Vanity Fair Military Wives: Here We Go A Marching :: Victorian Era

amour propre Fair Military Wives Here We Go A MarchingIn reading William Thackerays novel, Vanity Fair, it was very surprising to gain vigor that it was customary for soldiers wives to follow and ac federation their husbands controls when they went off to engage in combat. It seems rather odd when Amelia, on her honeymoon, boarded the ship (provided by His Majestys government) that would consider the troop on to Brussels. There is quite a big production as crowds gather and cheered as the bands played God Save the King, while officers waved their hats and the crowd rushed about. It did not seem possible that a major bout was going to take place in which many of the men would never again return to London. According to Andrew Uffindells Women of Waterloo, many soldiers were wed, but only half-dozen or sometimes four in each company were permitted to take their wives with them on active service. After the men had marched off to fight, the ladies who appeaseed goat in Brusse ls suffered appalling mental tortures as they awaited watchword of the fate of their loved ones (Uffindell). After the Battle of Waterloo, many distraught British wives roamed the bloody battlefield in a state that sometimes border on madness.In Godfrey Davies book, Wellington and His Army, the practice of allowing women to follow after their husbands regiments goes so far back it is nearly untraceable.
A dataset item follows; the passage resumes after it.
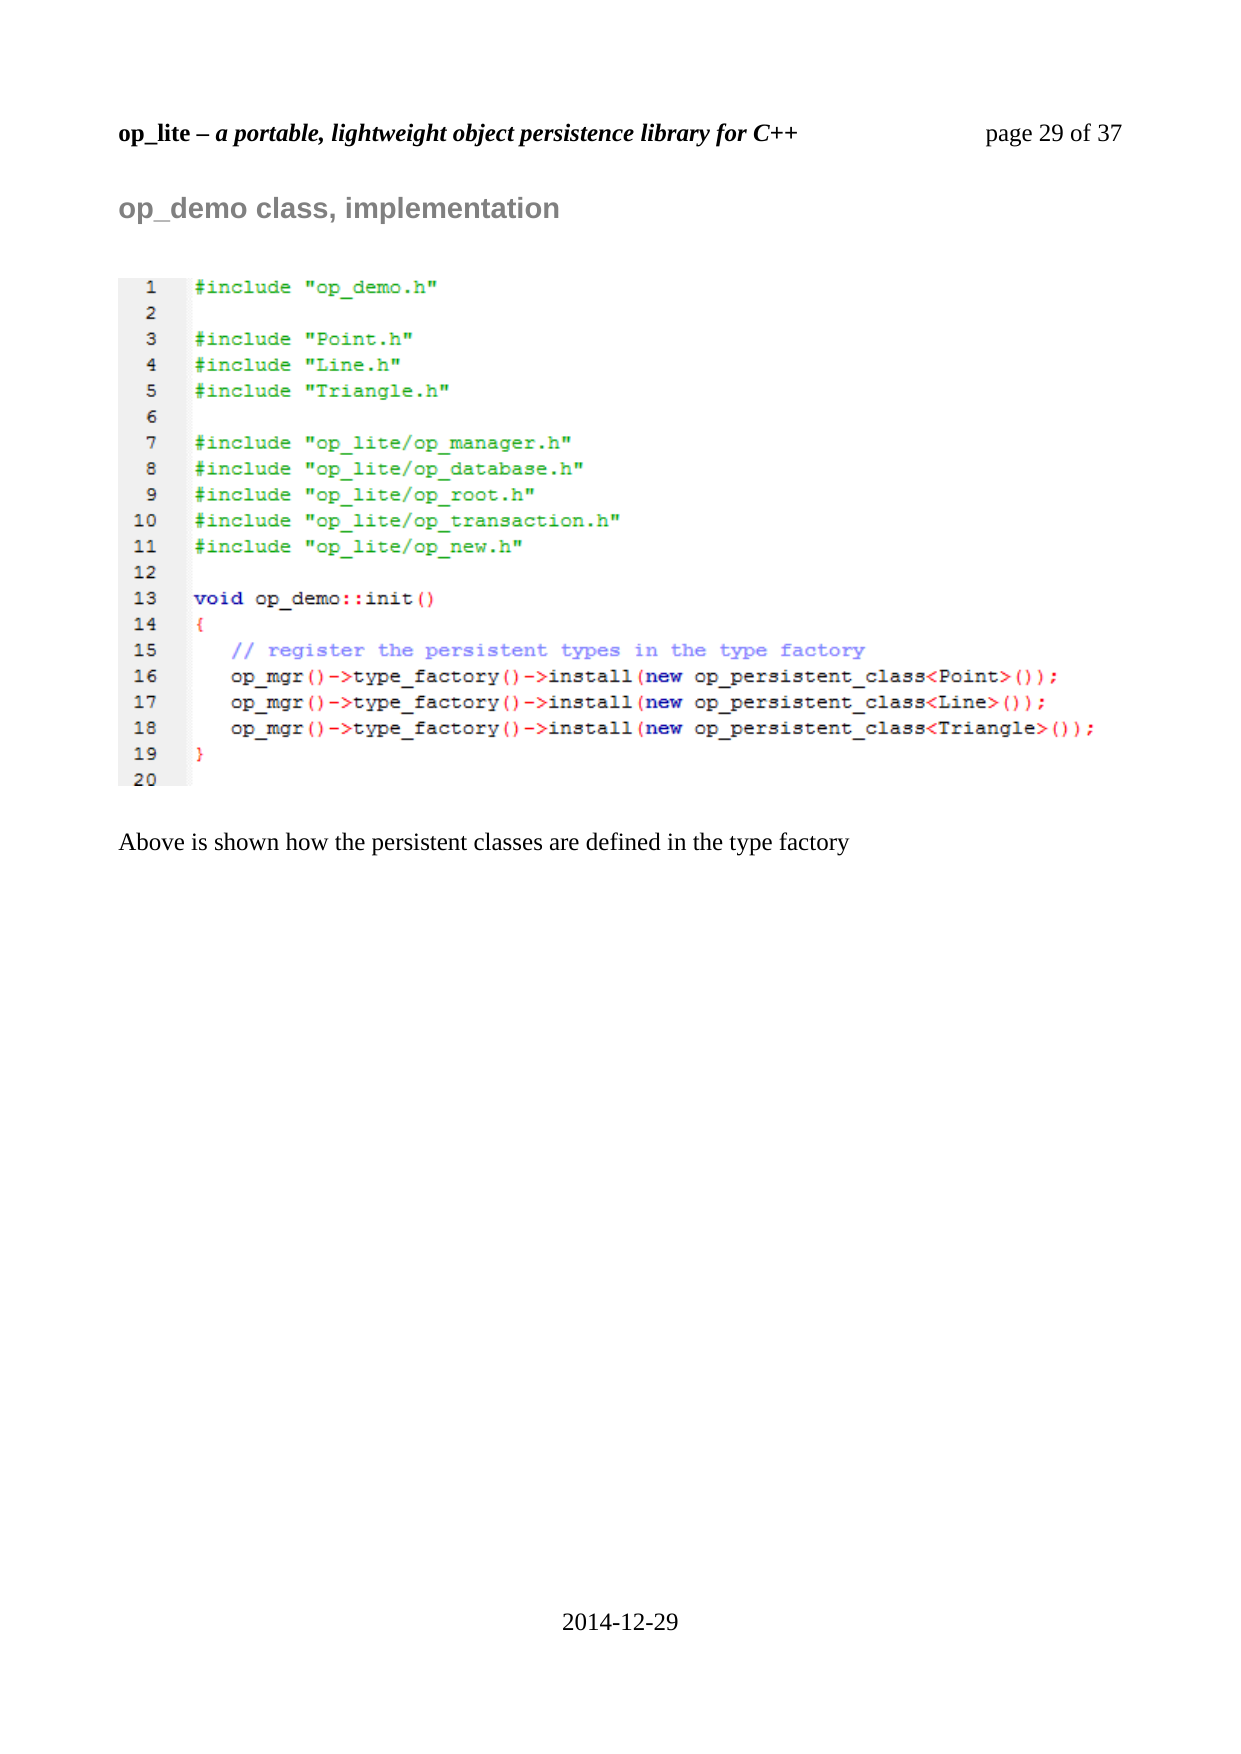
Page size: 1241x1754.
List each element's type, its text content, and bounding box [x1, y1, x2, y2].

picture [118, 278, 1123, 786]
text Above is shown how the persistent classes are defined in the type factory [118, 827, 1122, 856]
subtitle op_demo class, implementation [118, 191, 1122, 224]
The number of women who might go abroad with the army was unlimited for officers, but limited for men (Davies 130). The majority of schooling available is about the wives whose husbands were in the infantry much less is cognise about the cavalry and artillery. Soldiers wives were restricted, or supposed to be restricted, to six per company and these were chosen by lot on the evening before the regiment left its depot (130). Approximately, there were twenty or thirty married women per company and each would draw a piece of paper on which was written To go or Not to go. The ones f orced to stay behind were deeply sorrowful.This does not appear to be the case, however, with the famous ladies of Vanity Fair. What is startling is the general attitude of these British wives during this time of the war. The Duke of Wellington was star the war against Napoleon and yet the entire party seemed entirely at ease the business of life and living, and the pursuits of pleasure, especially, went on as if no give up were to be expected to them, and no enemy in front (Thackeray 286).